Though it is unclear when Corvette assembly will resume, outside analysts have underscored the importance of the car — whose most recent model typically sells for $60,000 to $80,000 — to the company’s prospects.

A Morgan Stanley report in November predicted that Corvette sales would bring in roughly 2 percent of G.M.’s revenue in 2020, an estimated $3.3 billion, and put the car’s profit margin at 16.5 percent, about twice the company’s average in North America. (The analysts later revised their estimates to account for the pandemic’s impact.)

The Morgan Stanley analysts said
the Corvette could be critical to G.M.’s longer-term strategy if the company could take advantage of the car’s brand name and customer loyalty in other lines of business, such as B.E.V.s, or battery electric vehicles.

Corvette is “more than a needle-mover for G.M.,” the analysts wrote. “We’re looking at the potential of a hypothetical Corvette brand expansion, into S.U.V. and B.E.V.s, as a way for G.M. to help fund the transition to electric.”

The report predicted that Corvette sales could increase to about 100,000 in 2029, from 40,000 this year, if the company developed a Corvette S.U.V. — a step other high-end sports car manufacturers have taken and one that a former G.M. vice chairman, Bob Lutz, has urged. (The company declined to comment on future vehicles.)

Since the Morgan Stanley report, however, the Corvette has faced a series of setbacks. After years in development, the newest Corvette Stingray, was scheduled to begin assembly in December. But the car did not start coming off production lines until February, a delay that a company email to dealers attributed to last year’s 40-day strike. The email was posted on the website Corvette Forum.

By March, not long after G.M. began assembling the cars, demand proved so high that the company stopped accepting orders.
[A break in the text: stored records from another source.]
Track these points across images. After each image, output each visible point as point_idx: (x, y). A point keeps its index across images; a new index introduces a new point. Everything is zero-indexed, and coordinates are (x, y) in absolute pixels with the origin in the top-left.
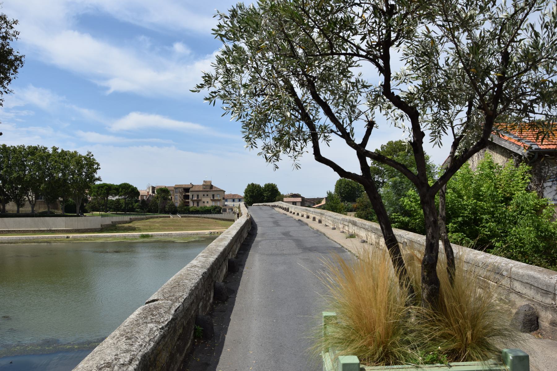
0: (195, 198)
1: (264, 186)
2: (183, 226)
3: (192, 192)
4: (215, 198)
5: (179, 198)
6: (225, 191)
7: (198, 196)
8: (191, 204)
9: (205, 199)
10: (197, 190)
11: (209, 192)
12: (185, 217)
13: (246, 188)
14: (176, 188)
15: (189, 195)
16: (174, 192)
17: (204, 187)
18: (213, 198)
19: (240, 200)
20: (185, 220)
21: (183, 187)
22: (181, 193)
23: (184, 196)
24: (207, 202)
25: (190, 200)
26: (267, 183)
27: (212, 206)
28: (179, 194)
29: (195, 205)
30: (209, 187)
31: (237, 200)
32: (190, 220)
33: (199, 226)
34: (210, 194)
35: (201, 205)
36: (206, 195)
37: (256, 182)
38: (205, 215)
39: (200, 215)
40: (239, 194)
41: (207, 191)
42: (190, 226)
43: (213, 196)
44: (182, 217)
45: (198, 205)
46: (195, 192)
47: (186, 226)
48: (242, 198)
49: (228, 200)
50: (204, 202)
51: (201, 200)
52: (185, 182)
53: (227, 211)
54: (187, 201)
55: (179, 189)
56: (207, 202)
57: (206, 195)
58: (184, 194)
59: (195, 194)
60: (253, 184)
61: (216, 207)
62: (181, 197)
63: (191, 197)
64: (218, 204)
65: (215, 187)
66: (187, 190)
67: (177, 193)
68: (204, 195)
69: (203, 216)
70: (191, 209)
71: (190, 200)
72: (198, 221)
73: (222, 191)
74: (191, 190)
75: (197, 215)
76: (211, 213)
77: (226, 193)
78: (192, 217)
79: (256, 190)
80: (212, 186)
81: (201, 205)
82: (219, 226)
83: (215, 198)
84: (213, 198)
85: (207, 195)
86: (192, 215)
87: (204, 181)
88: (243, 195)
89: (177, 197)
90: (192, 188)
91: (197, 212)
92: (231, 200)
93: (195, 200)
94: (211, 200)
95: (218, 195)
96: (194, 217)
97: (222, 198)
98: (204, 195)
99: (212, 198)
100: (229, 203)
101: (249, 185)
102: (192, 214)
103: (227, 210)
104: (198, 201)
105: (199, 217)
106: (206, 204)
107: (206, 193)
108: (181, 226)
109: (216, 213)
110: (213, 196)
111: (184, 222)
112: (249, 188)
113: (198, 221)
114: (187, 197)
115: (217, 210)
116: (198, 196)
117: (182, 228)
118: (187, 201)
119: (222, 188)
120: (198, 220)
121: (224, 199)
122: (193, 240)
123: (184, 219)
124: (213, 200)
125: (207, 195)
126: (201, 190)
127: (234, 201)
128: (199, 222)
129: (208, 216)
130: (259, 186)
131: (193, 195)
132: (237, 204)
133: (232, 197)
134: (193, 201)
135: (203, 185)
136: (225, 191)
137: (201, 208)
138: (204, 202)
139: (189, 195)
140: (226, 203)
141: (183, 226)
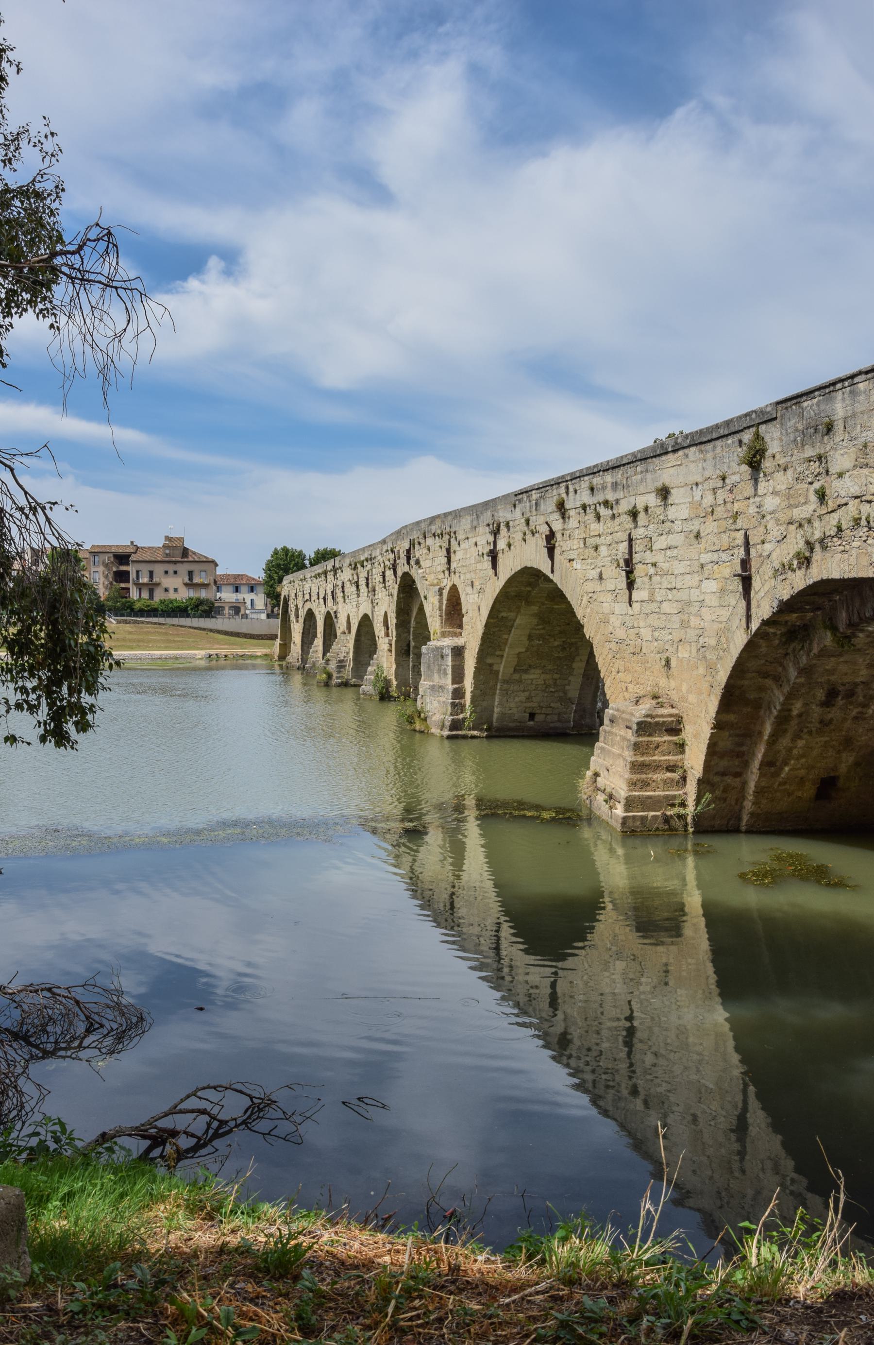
0: (144, 579)
1: (313, 556)
2: (130, 641)
3: (136, 565)
4: (196, 580)
5: (102, 579)
6: (216, 565)
7: (151, 573)
8: (134, 594)
9: (170, 582)
10: (149, 559)
11: (179, 565)
12: (126, 622)
13: (270, 558)
14: (95, 553)
15: (128, 572)
16: (88, 563)
17: (167, 551)
18: (191, 579)
19: (252, 589)
20: (130, 630)
21: (113, 550)
22: (106, 565)
23: (115, 573)
24: (176, 590)
25: (130, 585)
26: (322, 548)
27: (191, 599)
28: (101, 569)
29: (145, 595)
30: (179, 552)
31: (244, 589)
32: (142, 628)
33: (169, 641)
34: (183, 569)
35: (159, 595)
36: (171, 572)
37: (294, 545)
38: (175, 621)
39: (161, 620)
40: (250, 575)
41: (175, 562)
42: (149, 641)
43: (190, 574)
44: (118, 622)
45: (151, 596)
46: (143, 565)
47: (139, 641)
48: (259, 584)
49: (224, 588)
50: (166, 590)
51: (158, 584)
52: (119, 540)
53: (226, 611)
54: (123, 585)
55: (101, 555)
56: (176, 590)
57: (171, 572)
58: (114, 569)
59: (145, 569)
60: (286, 550)
61: (200, 603)
62: (106, 577)
63: (133, 576)
64: (203, 594)
65: (195, 553)
66: (122, 558)
67: (98, 566)
68: (166, 572)
69: (169, 621)
70: (137, 606)
71: (130, 585)
72: (163, 631)
73: (213, 562)
74: (133, 558)
75: (155, 620)
76: (188, 616)
77: (220, 571)
78: (143, 622)
79: (294, 566)
80: (185, 552)
81: (159, 595)
82: (218, 643)
83: (196, 580)
84: (191, 579)
85: (175, 572)
86: (143, 619)
87: (167, 538)
88: (258, 574)
89: (97, 576)
90: (135, 553)
91: (152, 612)
92: (231, 588)
93: (144, 584)
94: (186, 585)
95: (203, 574)
96: (148, 623)
97: (212, 581)
98: (166, 572)
99: (187, 580)
100: (227, 596)
101: (276, 552)
102: (142, 616)
103: (227, 609)
104: (152, 587)
105: (160, 624)
106: (172, 595)
107: (171, 568)
108: (124, 640)
109: (201, 616)
110: (190, 574)
111: (130, 633)
112: (277, 559)
113: (163, 631)
114: (121, 576)
115: (208, 609)
116: (151, 573)
117: (128, 644)
118: (123, 585)
119: (211, 556)
120: (162, 629)
121: (215, 582)
122: (181, 666)
123: (128, 627)
124: (190, 585)
125: (175, 572)
126: (160, 558)
127: (237, 590)
128: (166, 634)
129: (183, 621)
130: (301, 555)
131: (138, 572)
132: (248, 597)
133: (232, 581)
134: (140, 586)
135: (165, 546)
136: (216, 565)
137: (162, 602)
138: (166, 590)
139: (128, 572)
140: (219, 595)
141: (130, 641)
It redirected new orders to the 2021 model, which the company said it planned to begin accepting in late May.

The G.M. spokesman said the shortage of parts from Bedford was a problem because they were used at a key point in Corvette assembly.

Two G.M. employees in Bedford, who requested anonymity because they were not authorized to speak publicly about company operations, said the shortage had to do with errors during the new production process. The company spokesman attributed the shortage to the gradual ramp-up typical for the introduction of a new vehicle.

The spokesman said the Bedford plant had taken several steps to ensure workers’ safety, such as daily temperature checks, provision of masks, and extensive social distancing measures, such as barring more than one person from sitting on a locker room bench at once. Many of these measures have been carried out more widely at the G.M. plant making ventilators in Kokomo, Ind.

One of the Bedford workers said he was not worried about safety because he primarily worked alone pouring hot metal and could stay at least six feet from co-workers unless he needed to consult a supervisor. The employee said he had resumed working in late March, shortly after the plant closed, and that he had been at the factory for several weeks since then, though not every week.

The second worker said he had declined an offer to return to the plant, partly out of safety concerns.

“They wanted me to go to work, they needed someone to pour metal,” the worker said. “I chose not to go down. I did not want to risk getting sick.”